Intel has started shipping processors based on Cherry Trail, its next-gen tablet SoC. This Bay Trail successor is built using the same 14-nm fabrication tech as Intel's latest mobile hotness, including the Core M. The first systems based on it are due in the first half of the year.
Although additional details are scarce, Intel promises to share "specs, benchmarking information and pricing" when the first Cherry Trail-based machines are announced. CES seems like an ideal venue for Intel's partners to introduce new tablets, so perhaps we'll learn more this week.

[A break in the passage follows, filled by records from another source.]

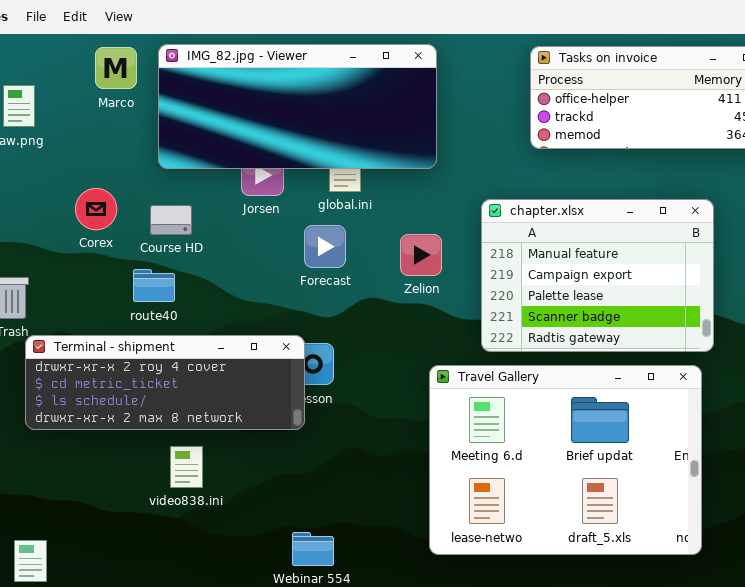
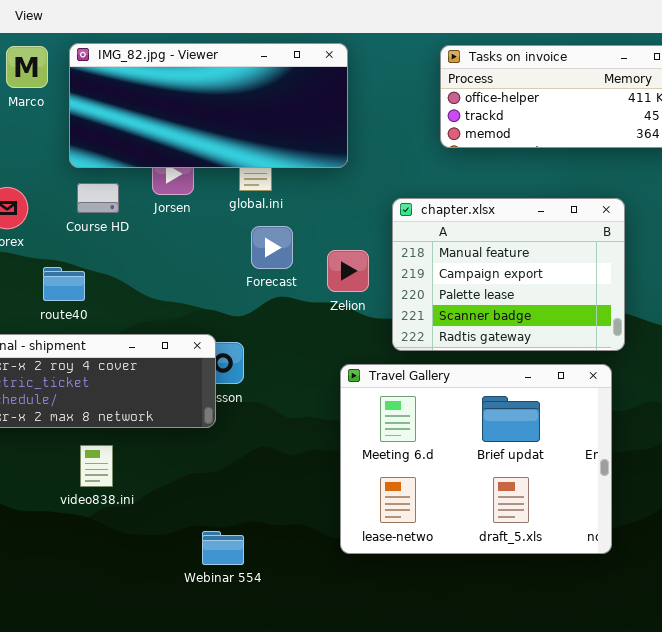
Course HD: [150,205,192,235] -> [77,183,119,213], moved
Forecast: [304,225,346,268] -> [251,226,293,269], moved
Zelion: [400,234,442,276] -> [327,250,369,292], moved

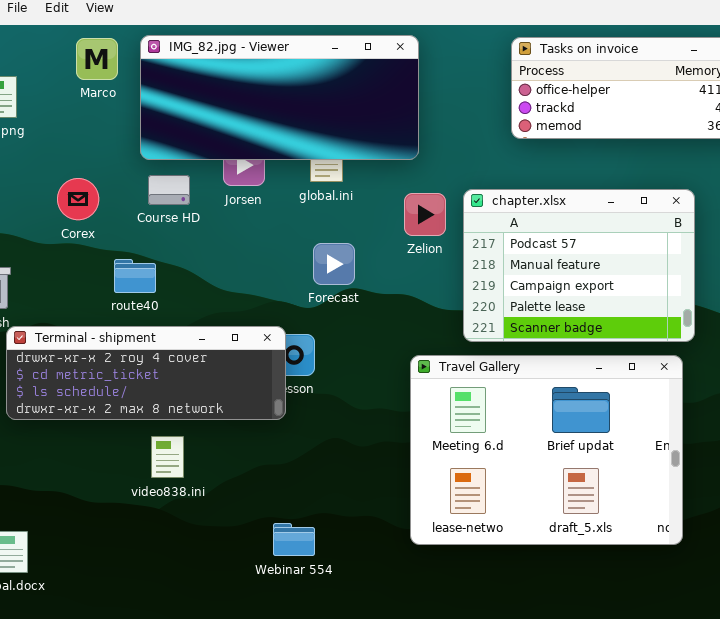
chapter.xlsx: [392,198,625,351] -> [463,189,695,342], scrolled up 1 row
Forecast: [251,226,293,269] -> [313,243,355,285], moved
Zelion: [327,250,369,292] -> [404,193,446,236], moved

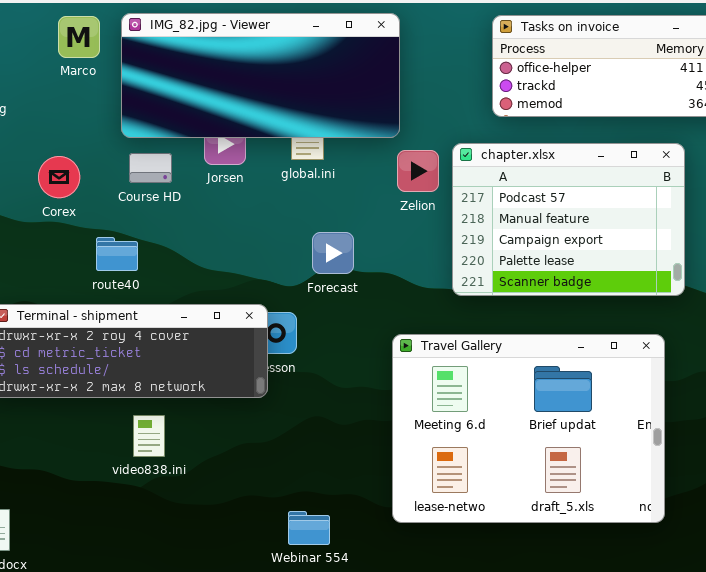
chapter.xlsx: [463,189,695,342] -> [452,143,685,296], moved
Zelion: [404,193,446,236] -> [397,150,439,192], moved
Forecast: [313,243,355,285] -> [312,232,354,274], moved
Webinar 554: [273,523,315,556] -> [288,511,330,545], moved

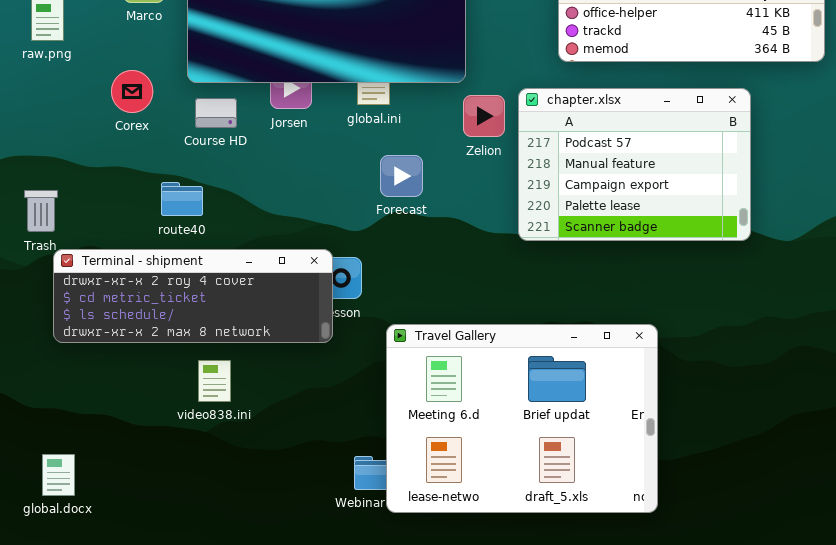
Corex: [38,156,80,198] -> [111,70,153,113], moved
Forecast: [312,232,354,274] -> [380,155,423,197], moved
Travel Gallery: [392,334,665,523] -> [386,324,658,513], moved

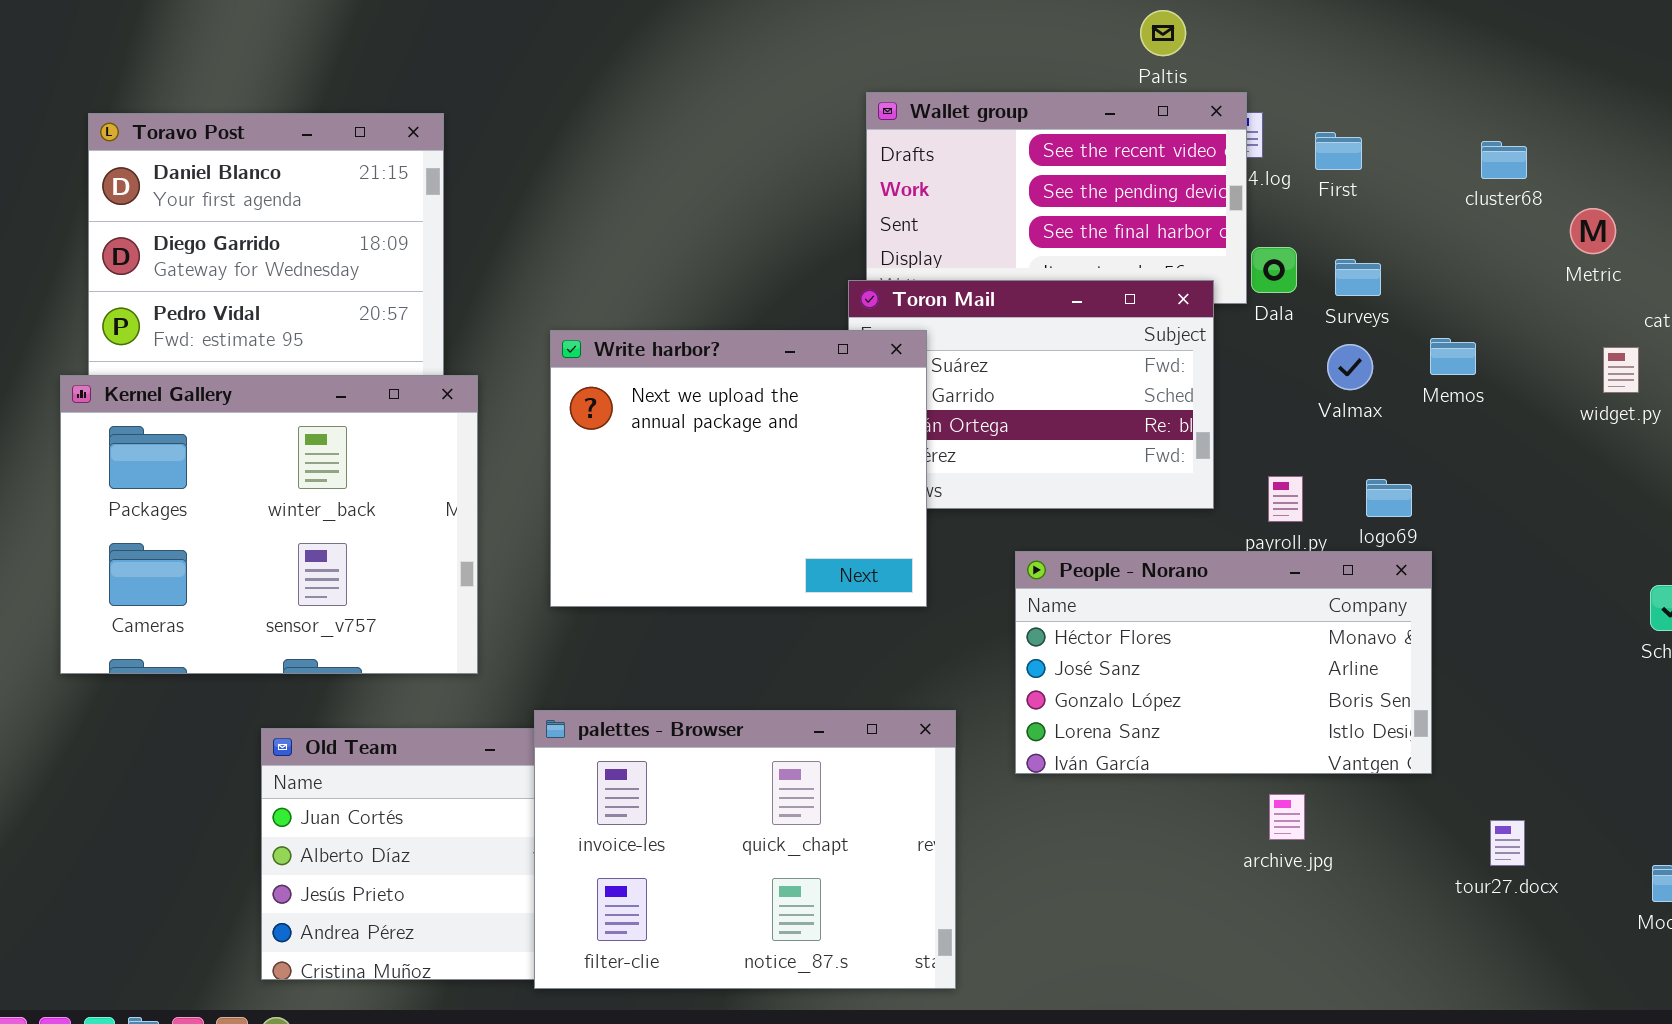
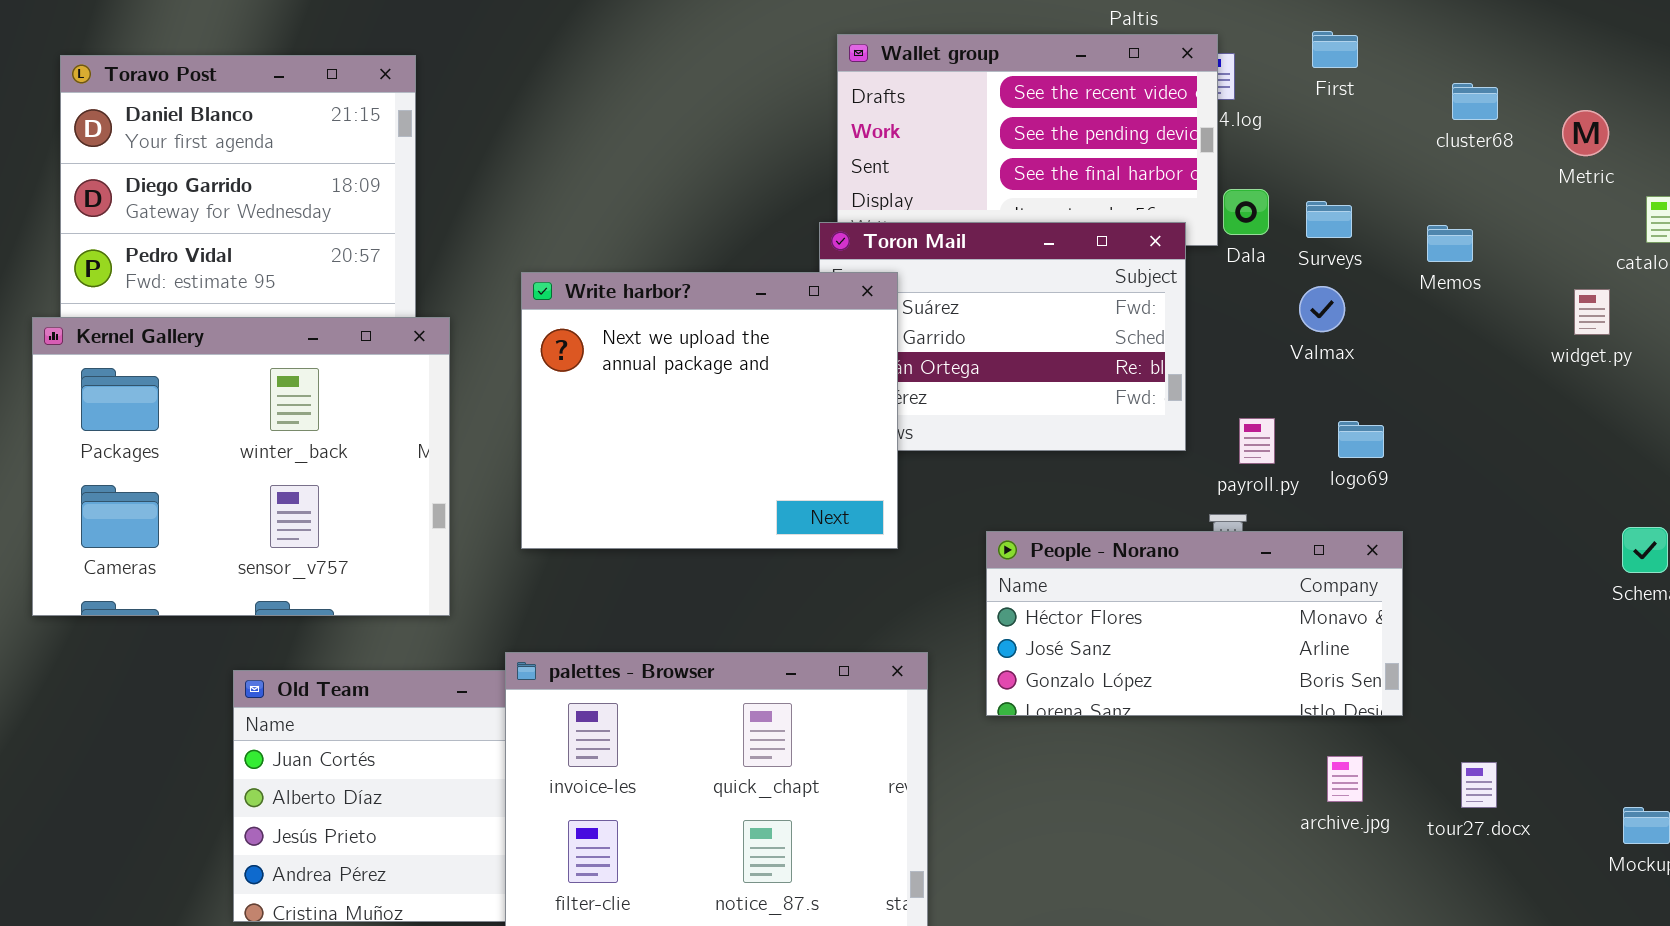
First: [1315,132,1362,170] -> [1312,31,1358,68], moved
Metric: [1570,208,1616,254] -> [1562,110,1609,156], moved
Memos: [1430,338,1476,375] -> [1427,225,1473,262], moved
People - Norano: [1015,551,1432,774] -> [986,531,1403,716], resized
archive.jpg: [1269,794,1305,840] -> [1327,756,1363,802], moved

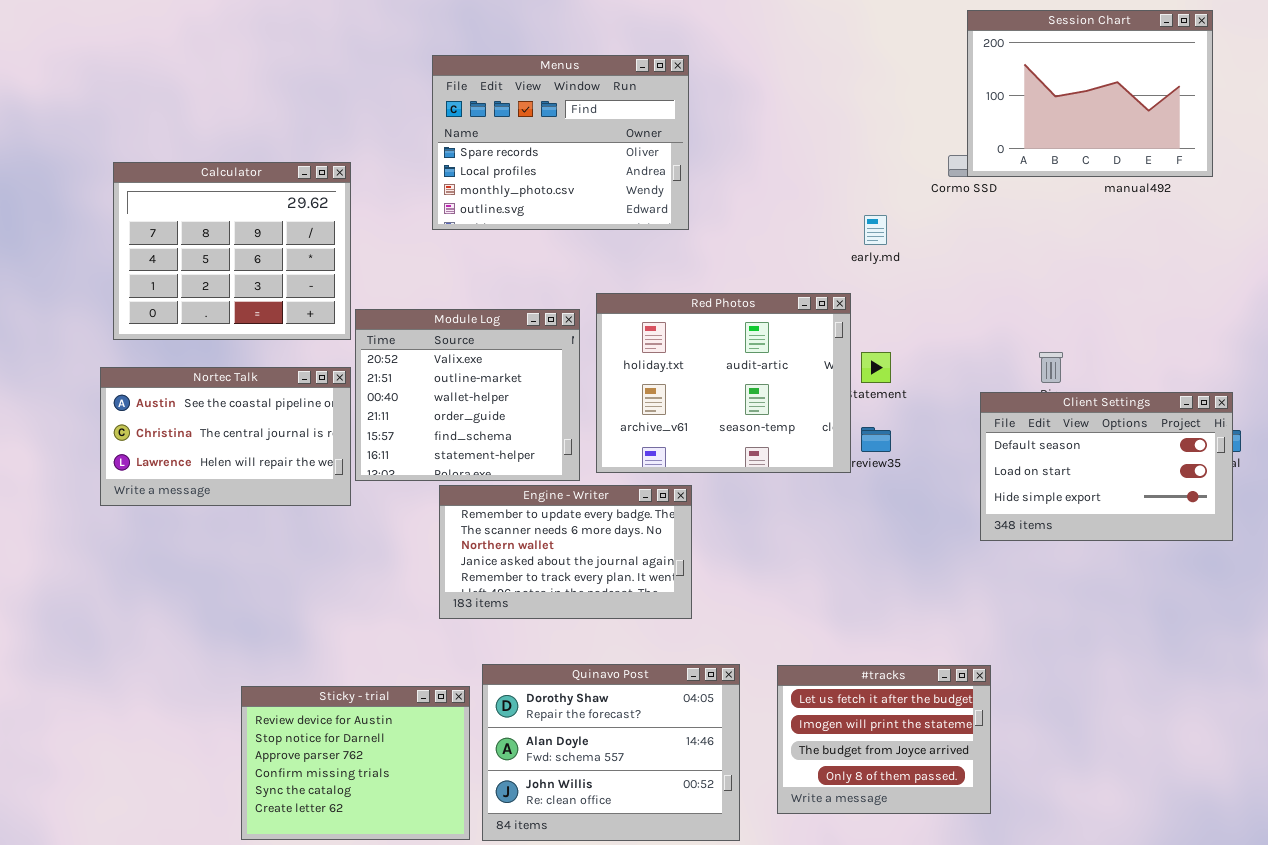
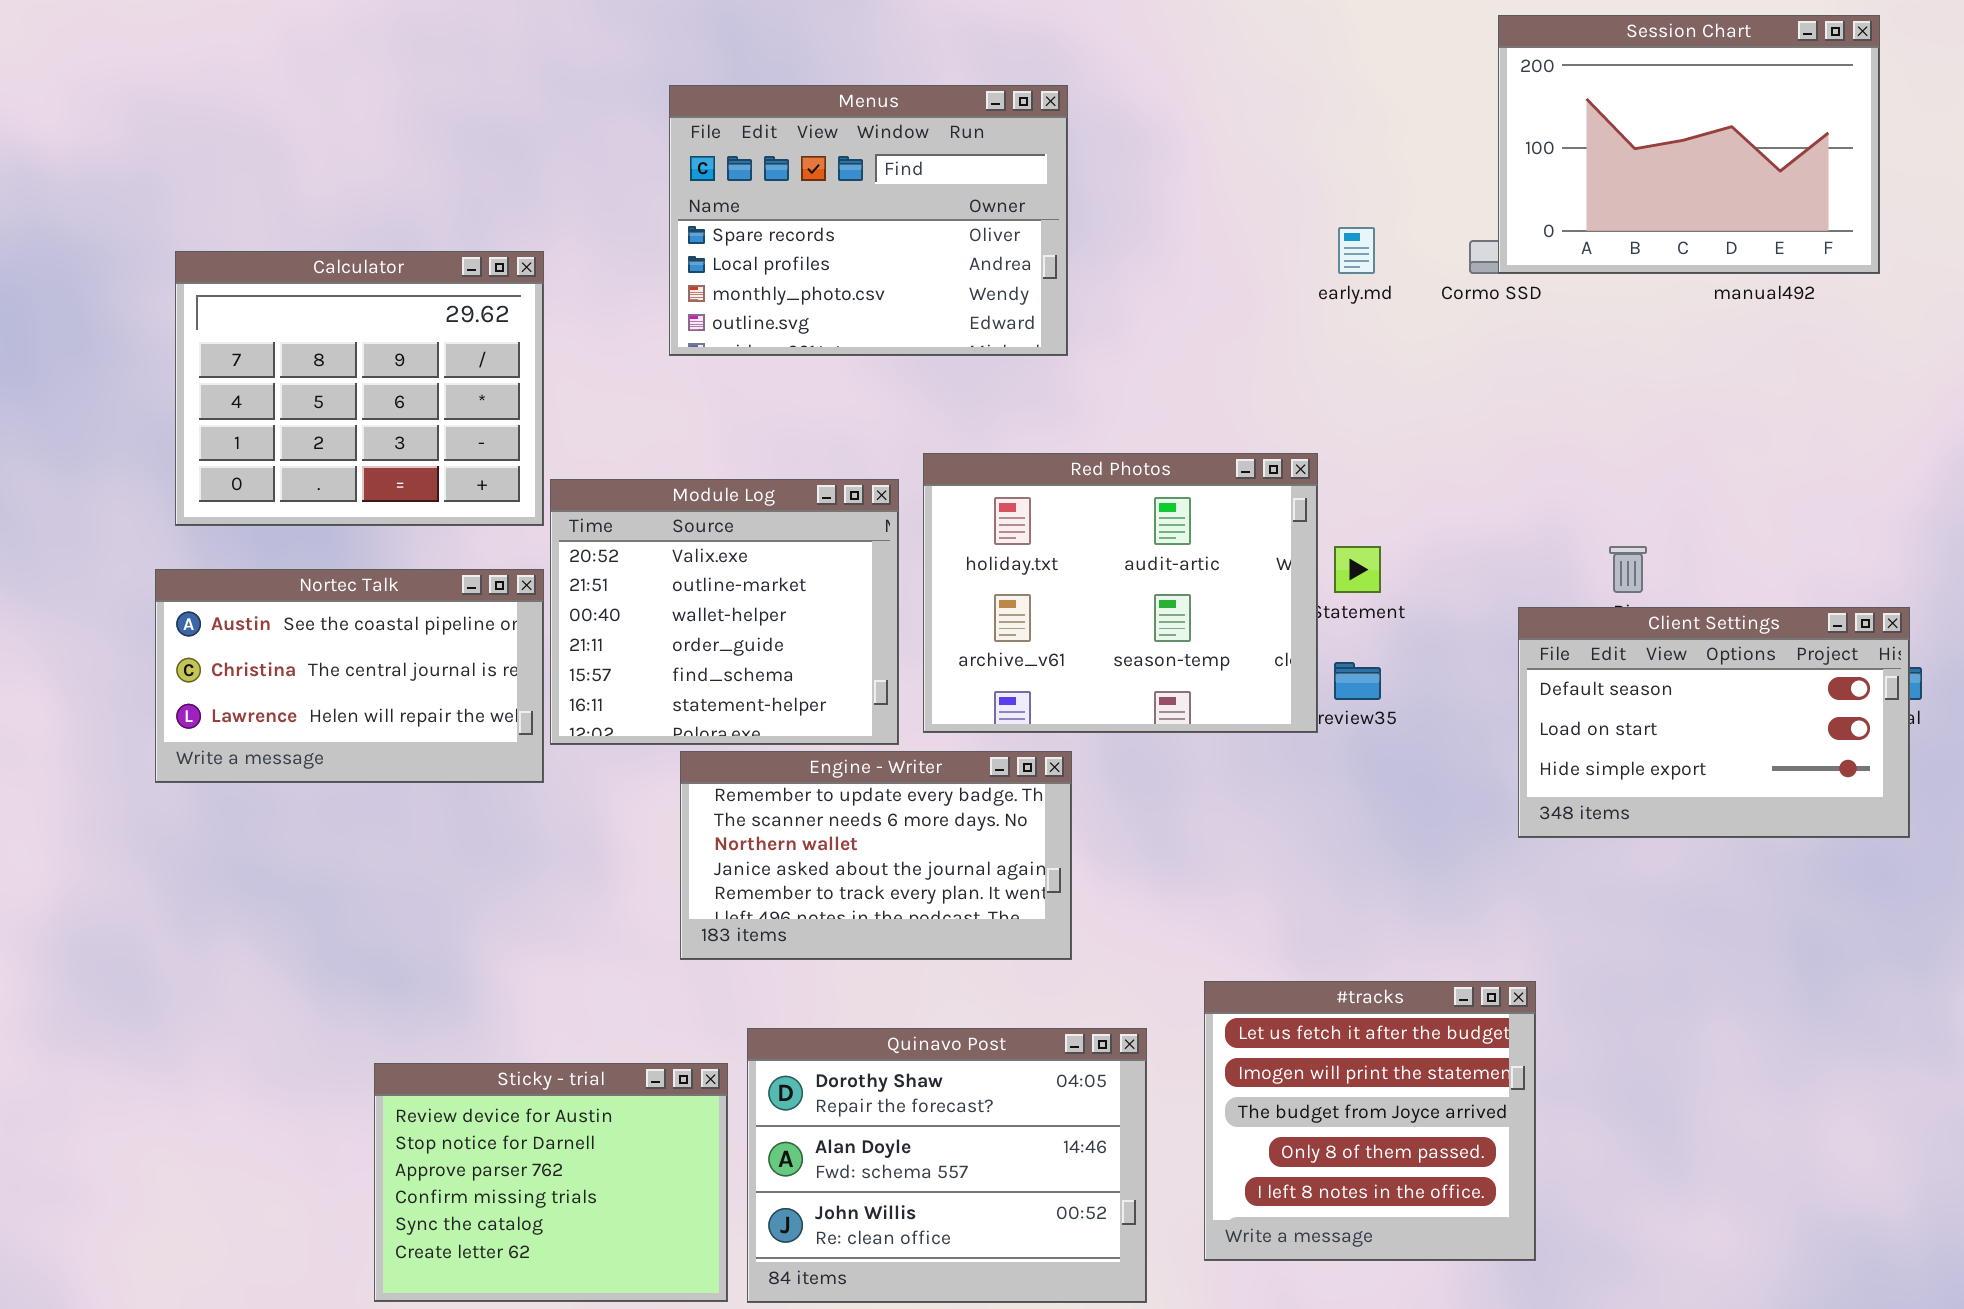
early.md: [864,215,887,245] -> [1338,227,1375,274], moved
#tracks: [777,665,991,814] -> [1204,981,1536,1261], resized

For now, Intel says only that the new chip "offers improved graphics with great performance and battery life for both Windows and Android mainstream tablets." Atom branding will likely grace the first Cherry Trail processors, but we could see Pentium and Celeron variants if the SoC spreads to a broader range of form factors. Bay Trail eventually made its way into budget notebooks, small-form-factor PCs, and Mini-ITX motherboards.
The only other official details we have relate to support for "new user experiences," such as Intel's RealSense tech. Expect some Cherry Trail devices to have depth-sensing cameras with 3D gesture recognition. The SoC also supports Intel's "no wires" initiatives, such as Wireless Display. Cellular connectivity isn't integrated into the die, but the chip can be paired with Intel's XMM 726x LTE modem.